Interleukin 10 inhibits alveolar macrophage production of inflammatory mediators involved in adult respiratory distress syndrome

Background. Adult respiratory distress syndrome (ARDS) causes severe morbidity and mortality in trauma patients. One potential method to attenuate the lung injury is to inhibit alveolar macrophage production of proinflammatory mediators. The purpose of this study was to investigate the cellular mechanism of interleukin 10 (IL-10) inhibition on LPS-stimulated macrophage (M phi).
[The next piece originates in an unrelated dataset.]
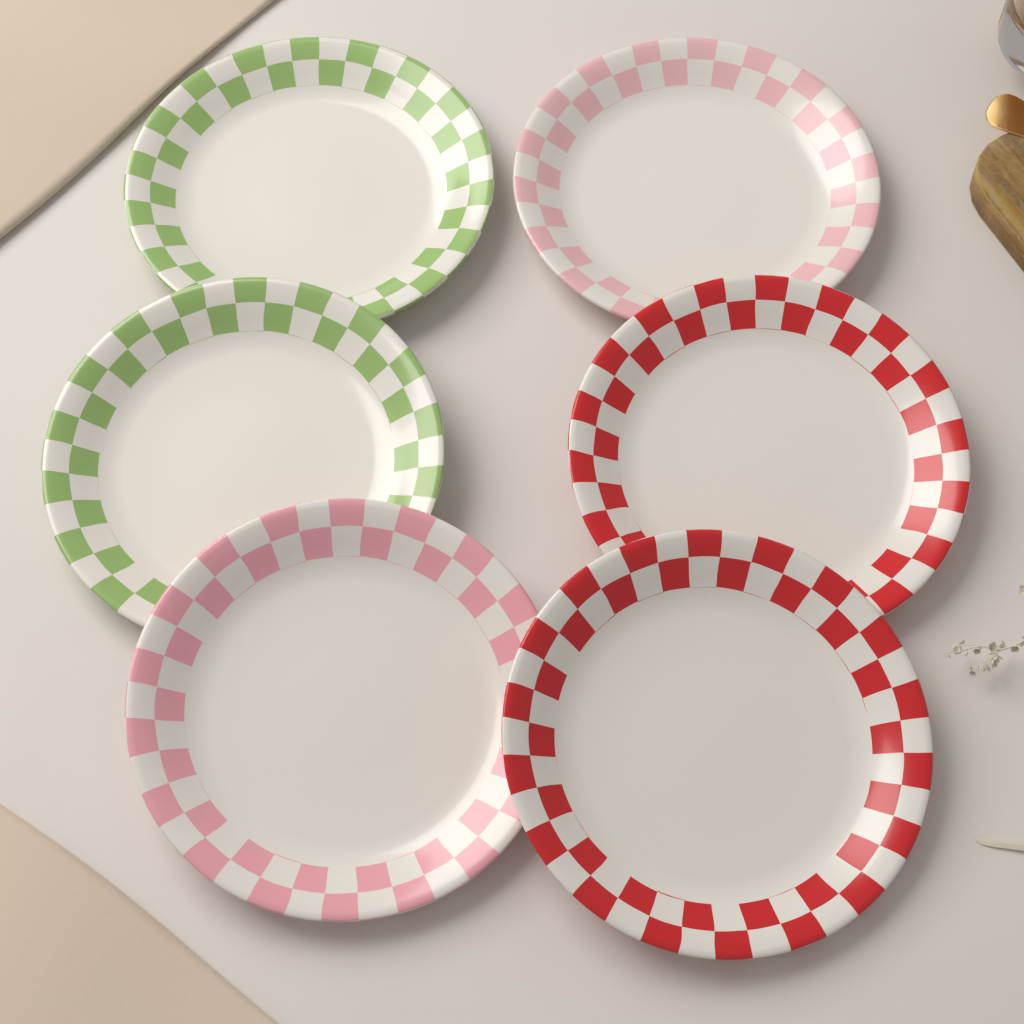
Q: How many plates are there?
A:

We hypothesized that IL-10 inhibited phospholipase C signal pathways in M phi. IL-10 inhibition would be restored by calcium ionophores and protein kinase C (PKC) activation. Methods. Rabbit alveolar M phi were obtained by bronchoalveolar lavage. M phi were treated with Escherichia coli LPS (10 ng/ml) in the presence of various concentrations of human IL-10. Cell lysates and supernatant were analyzed for proagulants (PCA) and tumor necrosis factor (TNF), respectively. TNF mRNA expression of alveolar M phi was also measured by Northern Blot assay. Macrophage PGE(2) production was measured by ELISA. Results. IL-10 inhibited the production of both TNF and PCA by LPS-stimulated M phi. In addition, IL-10 also reduced TNF mRNA expression. Similarly, PGE, production by LPS-stimulated M phi was also attenuated by IL-10. An increase in the intracellular [Ca2+] induced by A23187 failed to reverse this IL-10-mediated inhibition. In comparison, phorbol myristate acetate, a protein kinase C (PKC) activator, restored TNF and PCA production despite the presence of IL-10. Conclusions. IL-10 inhibits M phi production of inflammatory mediators. This inhibition is, at least in part, mediated by modulating the PKC activity. (C) 1998 Academic Press.